WHAT YOU WILL DO:
Render every line of text from the items below as a Markdown table with the columns "No." and "Line", numbering the rows in order and omitting blank lines. Leave the pictures out of the answer.

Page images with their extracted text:
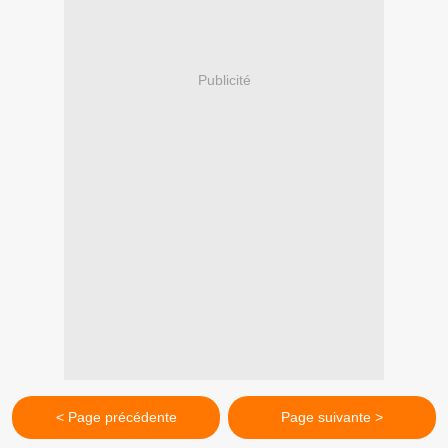
Publicité
< Page précédente
Page suivante >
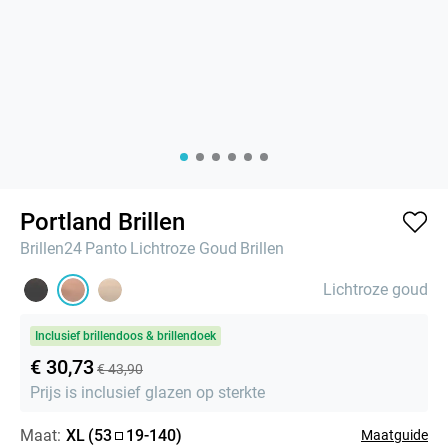
Portland Brillen
Brillen24
Panto
Lichtroze Goud
Brillen
Lichtroze goud
Inclusief brillendoos & brillendoek
€ 30,73
€ 43,90
Prijs is inclusief glazen op sterkte
Maat:
XL
(
53
19
-
140
)
Maatguide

RESULT BELOW:
| No. | Line |
|---|---|
| 1 | Publicité |
| 2 | < Page précédente |
| 3 | Page suivante > |
| 4 | Portland Brillen |
| 5 | Brillen24 |
| 6 | Panto |
| 7 | Lichtroze Goud |
| 8 | Brillen |
| 9 | Lichtroze goud |
| 10 | Inclusief brillendoos & brillendoek |
| 11 | € 30,73 |
| 12 | € 43,90 |
| 13 | Prijs is inclusief glazen op sterkte |
| 14 | Maat: |
| 15 | XL |
| 16 | ( |
| 17 | 53 |
| 18 | 19 |
| 19 | - |
| 20 | 140 |
| 21 | ) |
| 22 | Maatguide |